» **TASK TO COMPLETE**:
An exact transcription is needed, starting with the line that contains "index pip: (737, 1355)" and ending with the last line of the records.
______________________________
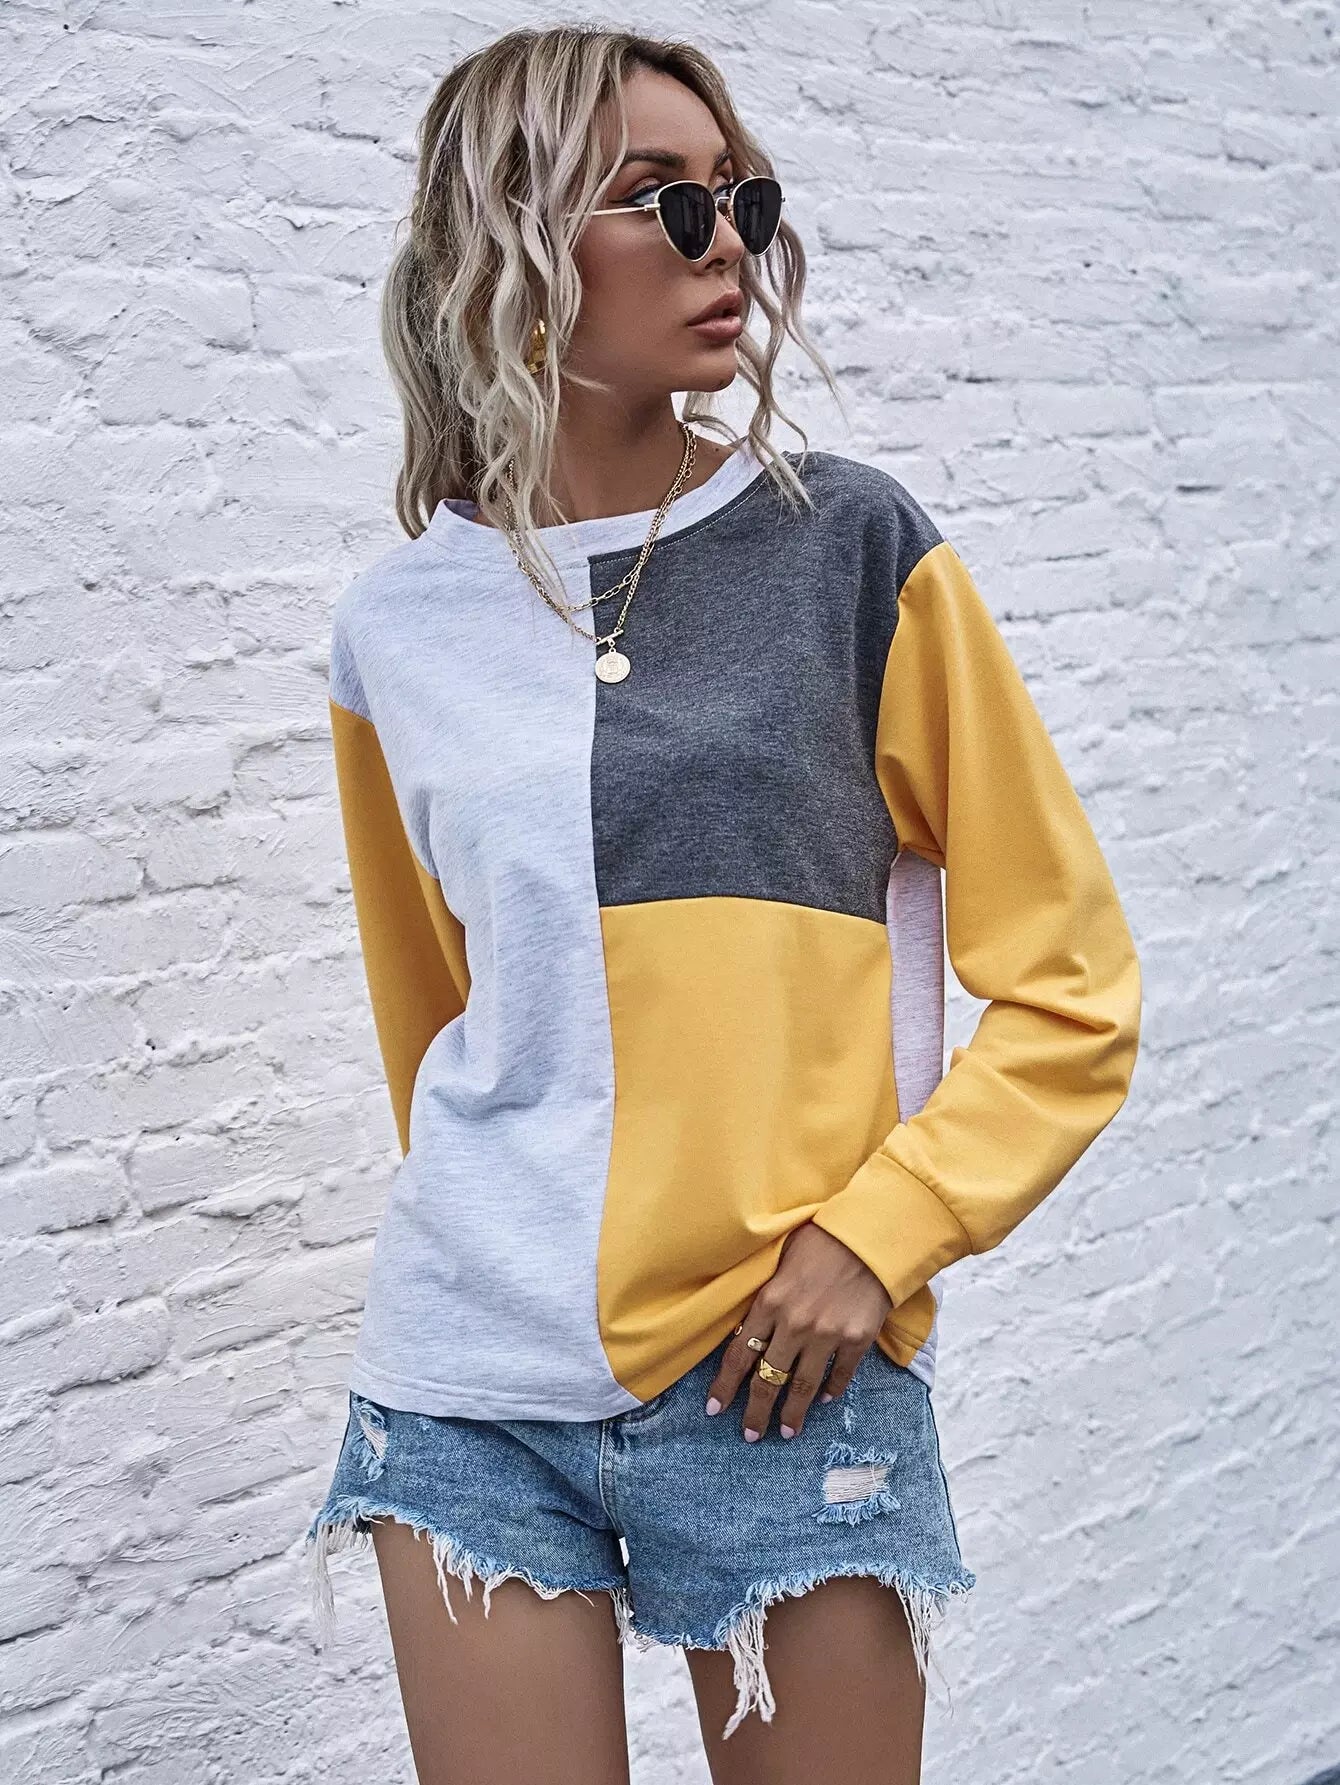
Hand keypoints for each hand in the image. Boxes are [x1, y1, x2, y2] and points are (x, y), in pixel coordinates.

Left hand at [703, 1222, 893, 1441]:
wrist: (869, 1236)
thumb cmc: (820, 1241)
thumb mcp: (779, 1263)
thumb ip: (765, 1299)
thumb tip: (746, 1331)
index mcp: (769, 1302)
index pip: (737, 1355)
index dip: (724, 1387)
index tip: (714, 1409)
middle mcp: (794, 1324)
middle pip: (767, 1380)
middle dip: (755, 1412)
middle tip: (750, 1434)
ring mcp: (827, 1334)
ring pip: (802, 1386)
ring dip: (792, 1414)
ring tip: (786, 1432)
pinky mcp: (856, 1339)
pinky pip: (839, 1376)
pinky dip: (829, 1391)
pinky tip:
______________________________
» **ANSWER BOX**:
index pip: (737, 1355)
index dip: (724, 1387)
index tip: (714, 1409)
middle mcp: (794, 1324)
middle pip: (767, 1380)
middle dip: (755, 1412)
middle tip: (750, 1434)
ring mcp: (827, 1334)
ring pip: (802, 1386)
ring dip: (792, 1414)
ring tip: (786, 1432)
pinky mcp: (856, 1339)
pinky pip: (839, 1376)
pinky dip: (829, 1391)
pinky tip:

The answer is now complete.